Another of the appetizers was beans on toast. The dish was large butter beans (a derivative of Lima beans) served on a Paul Bunyan-sized piece of toasted brioche. The fresh brioche was dense yet spongy, and the beans were smeared atop the bread, soft and paste-like. For a crown the dish had a fried egg. Cracking through the brioche and its layers with a fork made for many a delicious bite.

My entree was a white pizza special. The pizza had a thin-crisped crust, farmer's cheese, arugula, pork belly and chive blossoms. It was a nice pie for the most part. The farmer's cheese was a good choice, it melted evenly across the pizza and was more neutral than a mozzarella. This was ideal, because the arugula, large pieces of roasted pork belly and chive blossoms sang loudly. If it were up to me, I would have portioned the pork belly pieces and chive blossoms a bit smaller. These larger-sized items made the pizza just a little cumbersome to eat. All in all, I was happy.
Dessert was ideal for what we wanted and expected on a warm Friday night. We ordered the chocolate bark with vanilla bourbon ice cream. Although there was nary a bourbon flavor, the ice cream was rich and good. The chocolate bark broke easily into bites of dark chocolate, almonds and sea salt. It was a nice simple dessert to go with the straightforward meal. 

Kennett had good, paired-down dishes that were perfect for those wanting a nice non-complicated Friday night. 

3 out of 4 happy Fridays.

Dave's Take:
I was only able to make it through a round of beer and the starters course at Kennett (I had a small, upset, little girl to take home and deal with... and I don't mean Wade). But what I saw, I liked.

The tomato pie was my starter. It was done well. There was an herb in the sauce, perhaps cinnamon, that made it unique. Definitely worth trying.
3 out of 4.

Jess' Take:
As Dave mentioned, we had a very cranky little girl with so, so the first part of the meal entailed me taking walks outside trying to entertain her. I guess she just wasn’t ready for the explosive flavors that Kennett had to offer. Once she was whisked away by the best husband in the world, I settled in with Wade and a good beer. Please keep the bad mother comments to yourself.

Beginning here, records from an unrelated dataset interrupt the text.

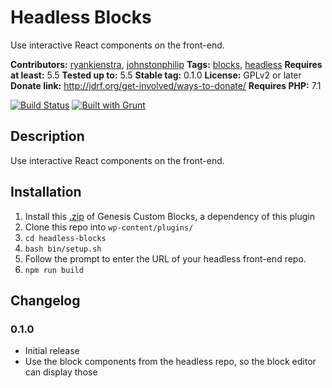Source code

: # Headless Blocks

Use interactive React components on the front-end.

**Contributors:** [ryankienstra](https://profiles.wordpress.org/ryankienstra), [johnstonphilip](https://profiles.wordpress.org/johnstonphilip/)
**Tags:** [blocks](https://wordpress.org/plugins/tags/blocks), [headless](https://wordpress.org/plugins/tags/headless)
**Requires at least:** 5.5
**Tested up to:** 5.5
**Stable tag:** 0.1.0
**License:** GPLv2 or later
**Donate link:** http://jdrf.org/get-involved/ways-to-donate/
**Requires PHP:** 7.1

[![Build Status](https://travis-ci.org/kienstra/headless-blocks.svg?branch=master)](https://travis-ci.org/kienstra/headless-blocks) [![Built with Grunt](https://gruntjs.com/cdn/builtwith.svg)](http://gruntjs.com)

## Description ##

Use interactive React components on the front-end.

## Installation ##

1. Install this [.zip](https://github.com/studiopress/genesis-custom-blocks/files/6026023/genesis-custom-blocks.1.1.0.zip) of Genesis Custom Blocks, a dependency of this plugin
1. Clone this repo into `wp-content/plugins/`
1. `cd headless-blocks`
1. `bash bin/setup.sh`
1. Follow the prompt to enter the URL of your headless front-end repo.
1. `npm run build`

## Changelog ##

### 0.1.0 ###
- Initial release
- Use the block components from the headless repo, so the block editor can display those
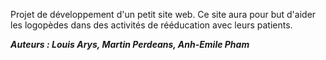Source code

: Projet de développement d'un petit site web.  Ce site aura pour but d'aider les logopèdes dans des activités de rééducation avec leurs patients.

***Auteurs : Louis Arys, Martin Perdeans, Anh-Emile Pham*** 
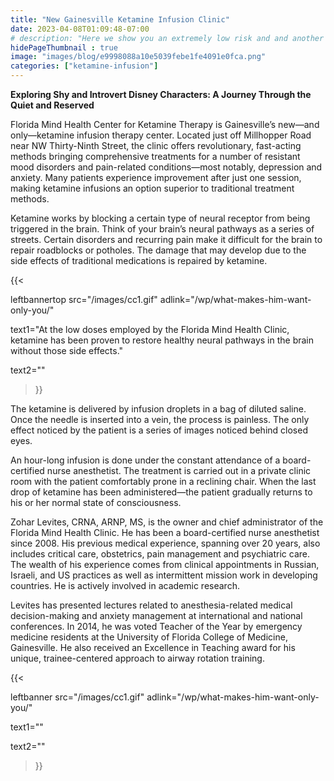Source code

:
```yaml
---
title: "New Gainesville Ketamine Infusion Clinic"
date: 2023-04-08T01:09:48-07:00
# description: "Here we show you an extremely low risk and and another medium risk approach to earn passive income "
hidePageThumbnail : true 
image: "images/blog/e9998088a10e5039febe1fe4091e0fca.png"
categories: ["ketamine-infusion"]
---
```





<!-- This is **bold** text, and this is *emphasized* text.

Visit the [Hugo](https://gohugo.io) website! -->

**Exploring Shy and Introvert Disney Characters: A Journey Through the Quiet and Reserved**



Florida Mind Health Center for Ketamine Therapy is Gainesville’s new—and only—ketamine infusion therapy center. Located just off Millhopper Road near NW Thirty-Ninth Street, the clinic offers revolutionary, fast-acting methods bringing comprehensive treatments for a number of resistant mood disorders and pain-related conditions—most notably, depression and anxiety. Many patients experience improvement after just one session, making ketamine infusions an option superior to traditional treatment methods.

Ketamine works by blocking a certain type of neural receptor from being triggered in the brain. Think of your brain’s neural pathways as a series of streets. Certain disorders and recurring pain make it difficult for the brain to repair roadblocks or potholes. The damage that may develop due to the side effects of traditional medications is repaired by ketamine. 

{{< 

leftbannertop src="/images/cc1.gif" adlink="/wp/what-makes-him-want-only-you/"  

text1="At the low doses employed by the Florida Mind Health Clinic, ketamine has been proven to restore healthy neural pathways in the brain without those side effects." 

text2=""

>}}

The ketamine is delivered by infusion droplets in a bag of diluted saline. Once the needle is inserted into a vein, the process is painless. The only effect noticed by the patient is a series of images noticed behind closed eyes.

An hour-long infusion is done under the constant attendance of a board-certified nurse anesthetist. The treatment is carried out in a private clinic room with the patient comfortably prone in a reclining chair. When the last drop of ketamine has been administered—the patient gradually returns to his or her normal state of consciousness.

Zohar Levites, CRNA, ARNP, MS, is the owner and chief administrator of the Florida Mind Health Clinic. He has been a board-certified nurse anesthetist since 2008. His previous medical experience, spanning over 20 years, also includes critical care, obstetrics, pain management and psychiatric care. The wealth of his experience comes from clinical appointments in Russian, Israeli, and US practices as well as intermittent mission work in developing countries. He is actively involved in academic research.

Levites has presented lectures related to anesthesia-related medical decision-making and anxiety management at international and national conferences. In 2014, he was voted Teacher of the Year by emergency medicine residents at the University of Florida College of Medicine, Gainesville. He also received an Excellence in Teaching award for his unique, trainee-centered approach to airway rotation training.

{{< 

leftbanner src="/images/cc1.gif" adlink="/wp/what-makes-him-want-only-you/"  

text1="" 

text2=""

>}}

 <!-- leaflet-map mapHeight="500px" mapWidth="100%" mapLat="27.66995" mapLon="85.43249" />}} -->

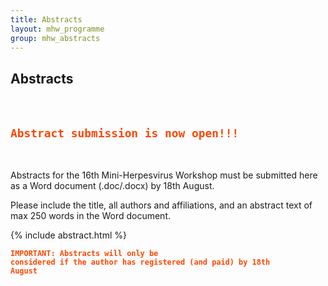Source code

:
 ```yaml
---
title: Abstracts
layout: mhw_programme
group: mhw_abstracts
---
```


## Abstracts

<br />

<h2><code style="color : orangered"><b>Abstract submission is now open!!!</b></code></h2>

<br />

Abstracts for the 16th Mini-Herpesvirus Workshop must be submitted here as a Word document (.doc/.docx) by 18th August. 

Please include the title, all authors and affiliations, and an abstract text of max 250 words in the Word document.

{% include abstract.html %}

<code style="color : orangered"><b>IMPORTANT: Abstracts will only be considered if the author has registered (and paid) by 18th August</b></code>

We had a smorgasbord of starters, including roasted chickpeas, which were served with smoked paprika and citrus. They were really smoky and delicious. And also went quite well with the beans on toast.

I opted for the veggie burger for my main. It was a very hearty burger, made of wheat berries, red beans, walnuts and sunflower seeds. It was also served with a spicy 1,000 island dressing that unfortunately overpowered the nutty tasting burger. I ended up scraping most of it off, and then eventually finishing the burger with a fork and knife and only one side of the bun. It also came with a side of sauted greens, which were pretty darn good.

Wade mentioned our dessert, chocolate bark. It was so-so. I wouldn’t order it again. I was pretty excited about the bourbon ice cream, which turned out to be very good vanilla and not much more. Eh.